I thought about this odd encounter for the rest of the day. I always wonder what the Lord is up to with them. Here are some of my conclusions:
1. The Lord again interrupted my "schedule." You see, I am very schedule-oriented, rather than people-oriented. This particular day, I had exactly 2 hours (including driving time) to do the elliptical and get my upper and lower body strength-training in. No time to dilly-dally. But the Lord is always more concerned with people than with my schedule. I should be too.
2. Another thing that hit me was that I am dealing with my own problems when it comes to cancer. Does God really want me to pray for someone else when my own granddaughter is fighting this awful disease? The answer is yes. Who better to empathize and understand another's pain? (Praise be to the God of all comfort who comforts us in all our troubles, so that we can comfort those in any trouble with the comfort we ourselves have received from God. 2 Corinthians 1:3-4)

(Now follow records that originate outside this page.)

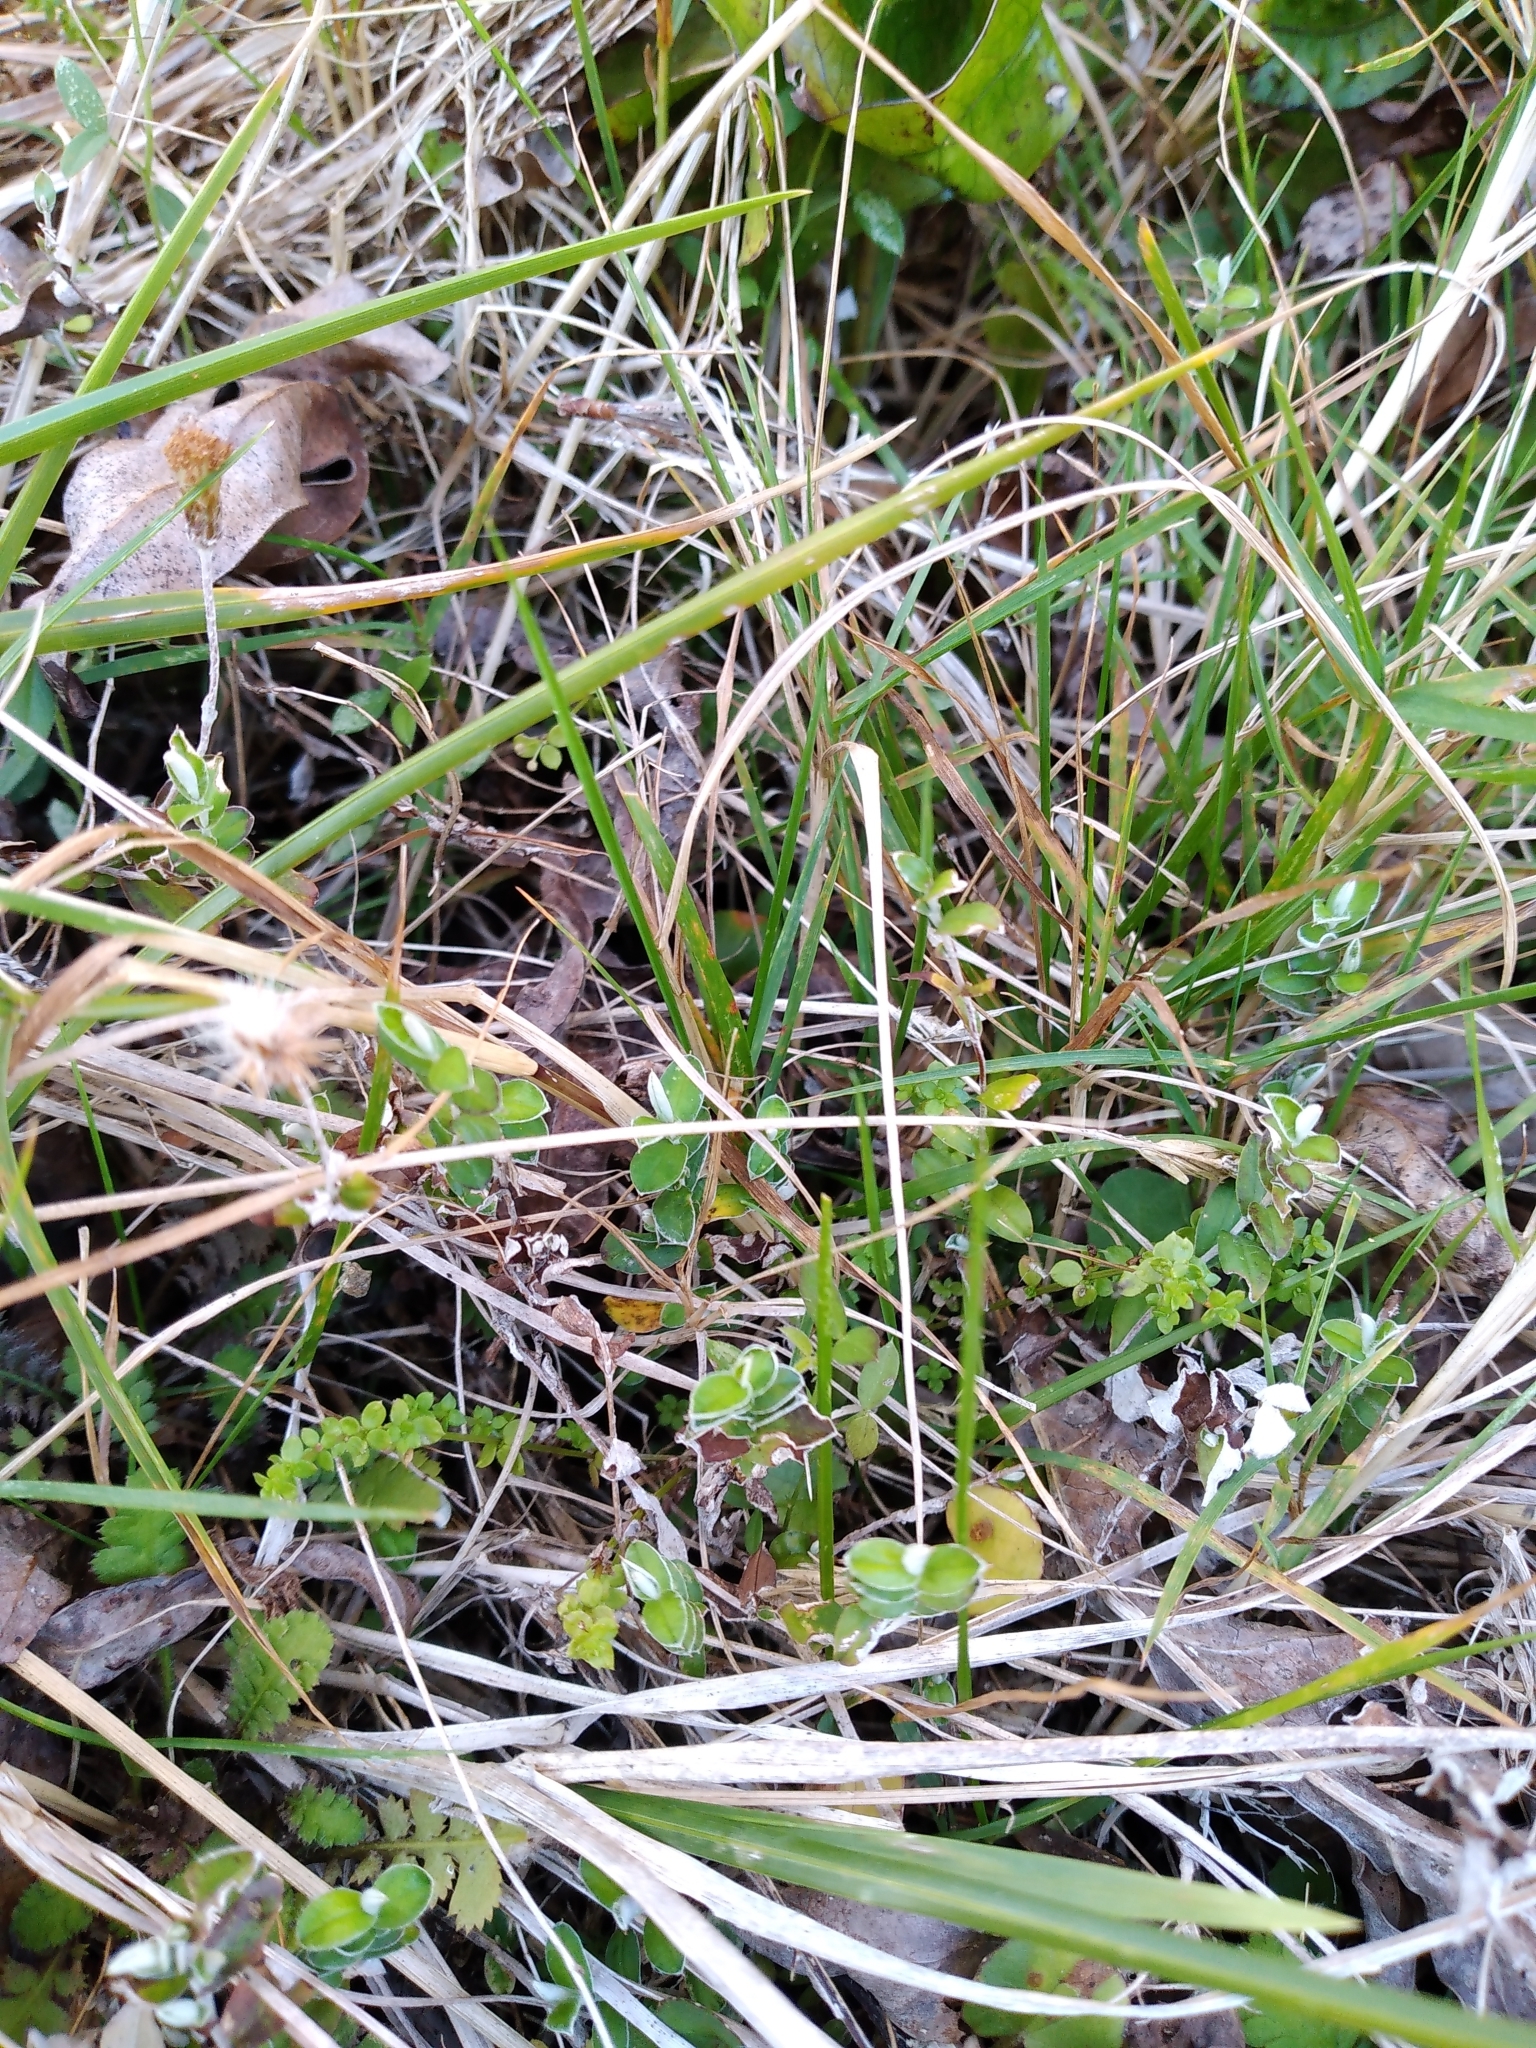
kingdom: Plantae
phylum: Tracheophyta
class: Magnoliopsida
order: Asterales
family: Asteraceae
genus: Helichrysum
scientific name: Helichrysum filicaule
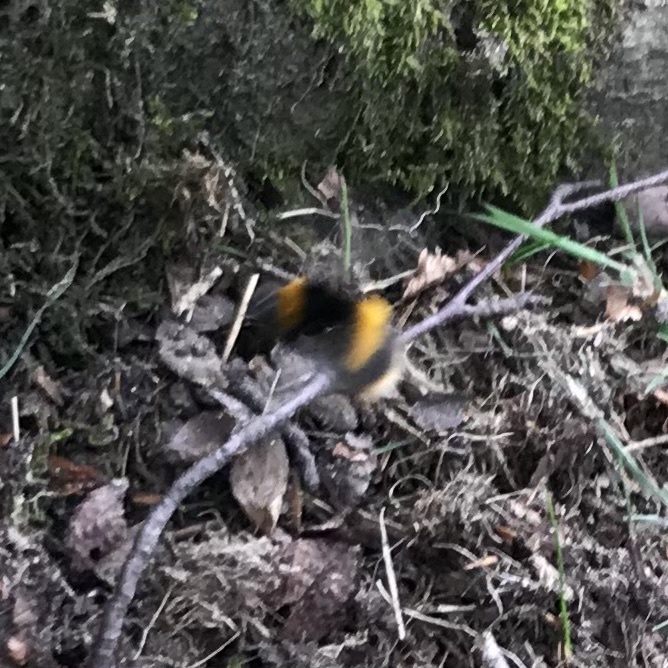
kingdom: Animalia
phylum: Arthropoda
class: Insecta
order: Hymenoptera
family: Apidae
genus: Bombus
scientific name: Bombus terrestris
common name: Buff-tailed bumblebee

3. Did I even tell the lady about my granddaughter and her cancer? No, I didn't. One thing I'm learning about comforting others is not to make it about me, especially by telling them my problems and concerns and experiences. It isn't about me at the moment. It's about them. And their pain. They're the ones hurting and needing some kind of encouragement. And about the only kind I can give (because, frankly, I'm drained myself) is to point them to the Lord. He's the source of their strength and the Great Physician.
4. And my final observation is about Christian t-shirts. I realized I better live up to the message on them. Because people notice. They are the first testimony someone might receive about Christianity, but the way I behave better back it up. That shirt might just be an open door to witness to someone who happens to really be open to the Gospel that day.